3 posts
Posted 08 April 2015 - 08:48 PM
I'm having issues coding an infinate loop to test for a redstone signal to do the move and mine on my frame quarry. below is the coding i used ( i know i could add the functions to the loop instead of a second program.)
this is the startup loop set as test1 for now so can manually run it:
if rs.getInput( "top" , true)
print("lever activated…)
shell.run("move")
sleep(1)
shell.run("test1")
else
shell.run("test1")
end
this is the move program
function quarryMove()
rs.setOutput( "right" , true )
sleep(1)
rs.setOutput( "right" , false )
sleep(1)
end
function quarryMine()
rs.setOutput( "left" , true )
sleep(25)
rs.setOutput( "left" , false )
sleep(1)
end
quarryMove()
quarryMine()
Edited on 08 April 2015 - 07:03 PM
1023 posts
Posted 08 April 2015 - 09:58 PM
Computercraft has a thing, which prevents infinite recursive loops. To accomplish what you are wanting you will need to use a while loop, and put your code inside of it.
Example
while true do
print("hi")
sleep()
end
CC limits recursion by 256 (I believe), where everytime something calls something else it is put into a table. When the thing that was called finishes running it is removed from the table. If the table ever reaches the maximum of 256 it will error, which is what I believe you are getting.
3057 posts
Location
United States of America
Posted 08 April 2015 - 10:06 PM
To clarify, the call stack is 256, but some of this is filled by CraftOS so you won't recurse 256 times.
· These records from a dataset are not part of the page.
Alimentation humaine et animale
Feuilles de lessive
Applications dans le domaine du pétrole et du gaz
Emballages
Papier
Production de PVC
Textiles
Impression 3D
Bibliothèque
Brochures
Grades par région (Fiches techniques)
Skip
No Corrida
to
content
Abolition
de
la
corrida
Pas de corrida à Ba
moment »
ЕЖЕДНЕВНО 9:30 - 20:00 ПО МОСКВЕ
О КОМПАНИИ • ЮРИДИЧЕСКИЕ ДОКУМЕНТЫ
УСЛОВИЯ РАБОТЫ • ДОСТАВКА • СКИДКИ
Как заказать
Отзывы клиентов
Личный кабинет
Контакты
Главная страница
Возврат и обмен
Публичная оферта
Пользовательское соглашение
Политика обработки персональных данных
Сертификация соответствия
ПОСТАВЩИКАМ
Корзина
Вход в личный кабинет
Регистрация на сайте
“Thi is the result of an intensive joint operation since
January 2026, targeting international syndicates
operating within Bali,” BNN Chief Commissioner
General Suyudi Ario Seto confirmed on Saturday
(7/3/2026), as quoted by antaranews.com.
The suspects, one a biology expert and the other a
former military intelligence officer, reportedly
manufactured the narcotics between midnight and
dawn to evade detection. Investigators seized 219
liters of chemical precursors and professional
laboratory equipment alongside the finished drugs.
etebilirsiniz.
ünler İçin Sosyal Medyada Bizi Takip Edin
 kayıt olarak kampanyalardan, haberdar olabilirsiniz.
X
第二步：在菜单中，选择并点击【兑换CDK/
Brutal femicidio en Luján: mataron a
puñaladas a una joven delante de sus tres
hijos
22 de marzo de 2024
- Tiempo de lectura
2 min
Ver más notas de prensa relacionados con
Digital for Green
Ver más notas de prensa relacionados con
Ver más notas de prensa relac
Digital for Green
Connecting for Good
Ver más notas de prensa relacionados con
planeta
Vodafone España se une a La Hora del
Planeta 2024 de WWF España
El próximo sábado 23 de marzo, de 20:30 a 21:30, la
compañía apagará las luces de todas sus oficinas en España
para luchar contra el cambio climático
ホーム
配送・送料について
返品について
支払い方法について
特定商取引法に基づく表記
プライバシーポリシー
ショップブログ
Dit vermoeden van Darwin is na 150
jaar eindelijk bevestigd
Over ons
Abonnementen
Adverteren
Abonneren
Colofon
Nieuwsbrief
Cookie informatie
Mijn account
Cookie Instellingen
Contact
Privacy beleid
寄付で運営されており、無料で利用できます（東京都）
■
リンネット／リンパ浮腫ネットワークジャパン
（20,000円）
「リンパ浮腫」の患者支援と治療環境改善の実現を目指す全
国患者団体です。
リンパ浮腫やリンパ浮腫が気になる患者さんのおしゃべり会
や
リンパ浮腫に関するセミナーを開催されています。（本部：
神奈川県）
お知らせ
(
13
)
This can be solved by using return, ei
local test
function test()
return test()
end
Keep in mind, you will still need to yield (pull an event, use a turtle movement function, etc.).
3 posts
Posted 08 April 2015 - 10:48 PM
CC limits recursion by 256 (I believe), where everytime something calls something else it is put into a table. When the thing that was called finishes running it is removed from the table. If the table ever reaches the maximum of 256 it will error, which is what I believe you are getting.
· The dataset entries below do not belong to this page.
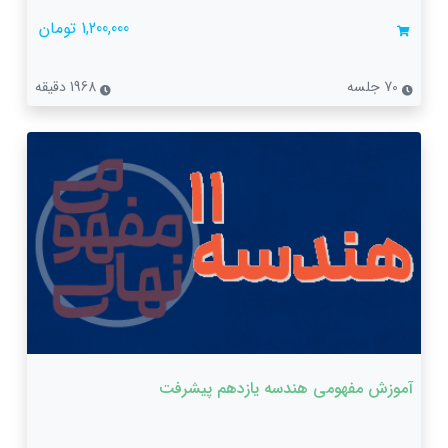
1,200,000 تومان
70 جلسه
1968 دقیقه
آموزش مفهومی هندسه یازدهم پیشرفت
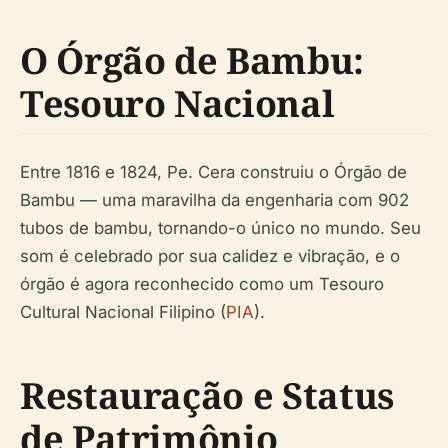
O Órgão de Bambu:
Tesouro Nacional
Entre 1816 e 1824, Pe. Cera construiu o Órgão de
Bambu — uma maravilha da engenharia com 902
tubos de bambu, tornando-o único no mundo. Seu
som é celebrado por sua calidez e vibração, e o
órgão é agora reconhecido como um Tesouro
Cultural Nacional Filipino (
PIA
).
Restauração e Status
de Patrimônio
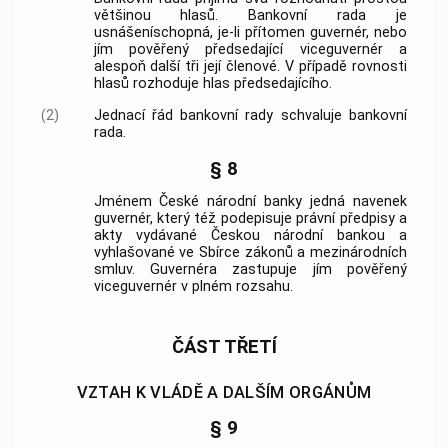
většinou hlasů. Bankovní rada je
usnášeníschopná, je-li přítomen guvernér, nebo
jím pověřený předsedající viceguvernér a
alespoň další tři její členové. V případě rovnosti
hlasů rozhoduje hlas předsedajícího.
(2)
Jednací řád bankovní rady schvaluje bankovní
rada.
§ 8
Jménem
České národní banky
jedná navenek
guvernér, který též podepisuje právní předpisy a
akty vydávané
Českou národní bankou
a
vyhlašované ve Sbírce zákonů a mezinárodních
smluv. Guvernéra zastupuje jím pověřený
viceguvernér v plném rozsahu.
ČÁST TŘETÍ
VZTAH K VLÁDĚ A DALŠÍM ORGÁNŮM
§ 9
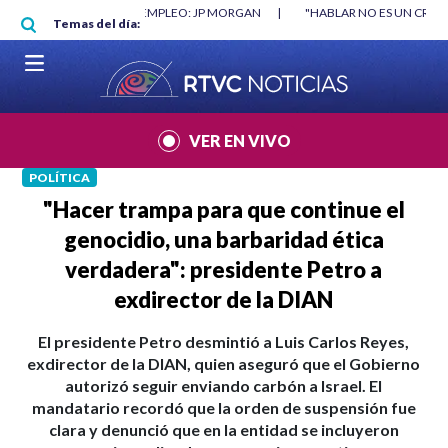
Pasar al contenido principal
O MÍNIMO NO DESTRUYÓ EMPLEO: JP MORGAN
|
"HABLAR NO ES UN CRIME
Temas del día:
L MUNDIAL 2026
|
VER EN VIVO
POLÍTICA
"Hacer trampa para que continue el
genocidio, una barbaridad ética
verdadera": presidente Petro a
exdirector de la DIAN
El presidente Petro desmintió a Luis Carlos Reyes,
exdirector de la DIAN, quien aseguró que el Gobierno
autorizó seguir enviando carbón a Israel. El
mandatario recordó que la orden de suspensión fue
clara y denunció que en la entidad se incluyeron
ok so here is how i changed it and works amazing thanks
function quarryMove()
rs.setOutput("right" , true)
sleep(1)
rs.setOutput("right" , false)
sleep(1)
end
function quarryMine()
rs.setOutput("left" , true)
sleep(25)
rs.setOutput("left" , false)
sleep(10)
end
local x = 1
local i = 0
repeat
while rs.getInput( "top" , true) do
quarryMove()
quarryMine()
sleep(1)
x = x+1
print("Times ran:"..x)
end
while rs.getInput("top" , false)
print("awaiting signal")
sleep(5)
end
until i > 1
end
i like the added counter and it runs smoothly now thanks for the while do it helped
7083 posts
Location
Tasmania (AU)
Posted 08 April 2015 - 10:52 PM
You can read up further on looping
here.
Also bear in mind that you won't want your script constantly checking the value of the top input; that's a waste of processing power, and ComputerCraft will crash your script if it thinks you're going overboard. You can rig it to yield - sit and down nothing - until such time as a redstone state change occurs by waiting for the
relevant event:
while true do
while rs.getInput( "top" ) do -- rs.getInput() only accepts one parameter. It *returns* either true or false.
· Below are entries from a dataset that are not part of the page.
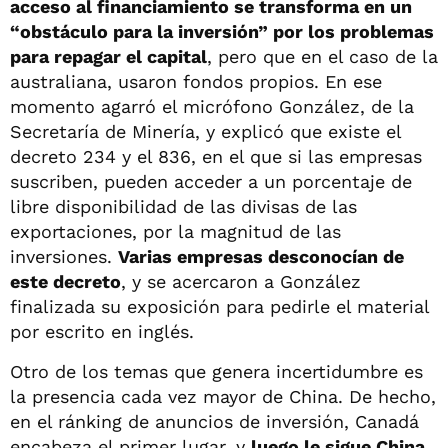
acceso al financiamiento se transforma en un
“obstáculo para la inversión” por los problemas
para repagar el capital
, pero que en el caso de la
australiana, usaron fondos propios. En ese
momento agarró el micrófono González, de la
Secretaría de Minería, y explicó que existe el
decreto 234 y el 836, en el que si las empresas
suscriben, pueden acceder a un porcentaje de
libre disponibilidad de las divisas de las
exportaciones, por la magnitud de las
inversiones.
Varias empresas desconocían de
este decreto
, y se acercaron a González
finalizada su exposición para pedirle el material
por escrito en inglés.
Otro de los temas que genera incertidumbre es
la presencia cada vez mayor de China. De hecho,
en el ránking de anuncios de inversión, Canadá
encabeza el primer lugar, y
luego le sigue China,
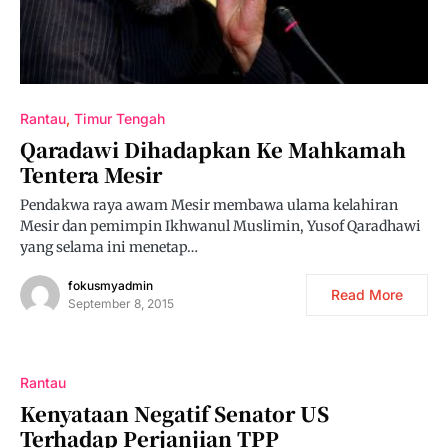
Rantau
Timur Tengah
Qaradawi Dihadapkan Ke Mahkamah
Tentera Mesir
Pendakwa raya awam Mesir membawa ulama kelahiran
Mesir dan pemimpin Ikhwanul Muslimin, Yusof Qaradhawi
yang selama ini menetap…
fokusmyadmin
Read More
September 8, 2015
Rantau
Kenyataan Negatif Senator US
Terhadap Perjanjian TPP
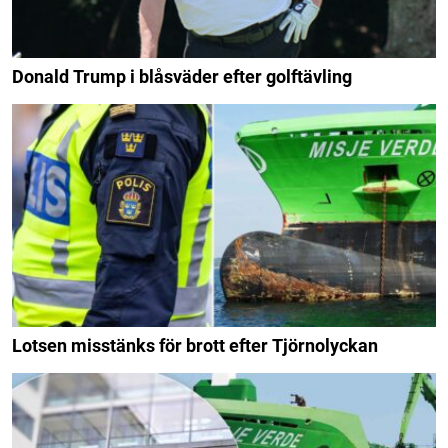
Donald Trump i blåsväder efter golftävling
Lotsen misstänks för brott efter Tjörnolyckan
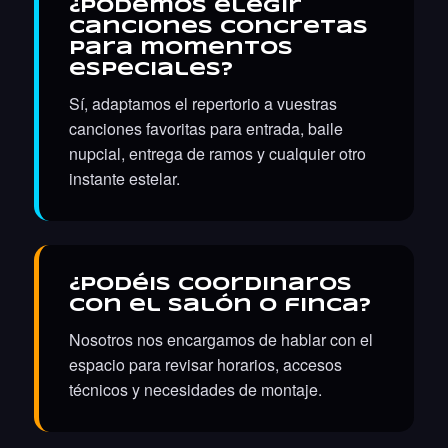
¿Podemos elegir
canciones concretas
para momentos
especiales?
Sí, adaptamos el repertorio a vuestras
canciones favoritas para entrada, baile
nupcial, entrega de ramos y cualquier otro
instante estelar.
¿Podéis coordinaros
con el salón o finca?
Nosotros nos encargamos de hablar con el
espacio para revisar horarios, accesos
técnicos y necesidades de montaje.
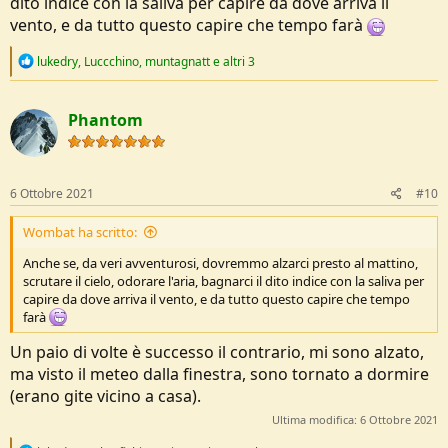
dito indice con la saliva per capire da dove arriva il
vento, e da tutto questo capire che tempo farà
R
lukedry
,
Luccchino
,
muntagnatt
e altri 3
e
a
c
Phantom
t
i
o
n
s
6 Ottobre 2021
#10
:
Wombat ha scritto:
Anche se, da veri avventurosi, dovremmo alzarci presto al mattino,
scrutare il cielo, odorare l'aria, bagnarci il dito indice con la saliva per
capire da dove arriva il vento, e da tutto questo capire che tempo
farà
Un paio di volte è successo il contrario, mi sono alzato,
ma visto il meteo dalla finestra, sono tornato a dormire
(erano gite vicino a casa).
Ultima modifica:
6 Ottobre 2021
print("lever activated...")
quarryMove()
quarryMine()
sleep(1)
end
os.pullEvent("redstone")
end
Edited on 08 April 2015 - 08:54 PM
3 posts
Posted 09 April 2015 - 12:53 AM
Thanks for the helps everyone! I got it working like a dream now on a note, trying the os.pullevent("redstone") in my loop killed the computer however it wasn't necessary with while true do. Again thanks a million, i now have a frame quarry controllable by a lever.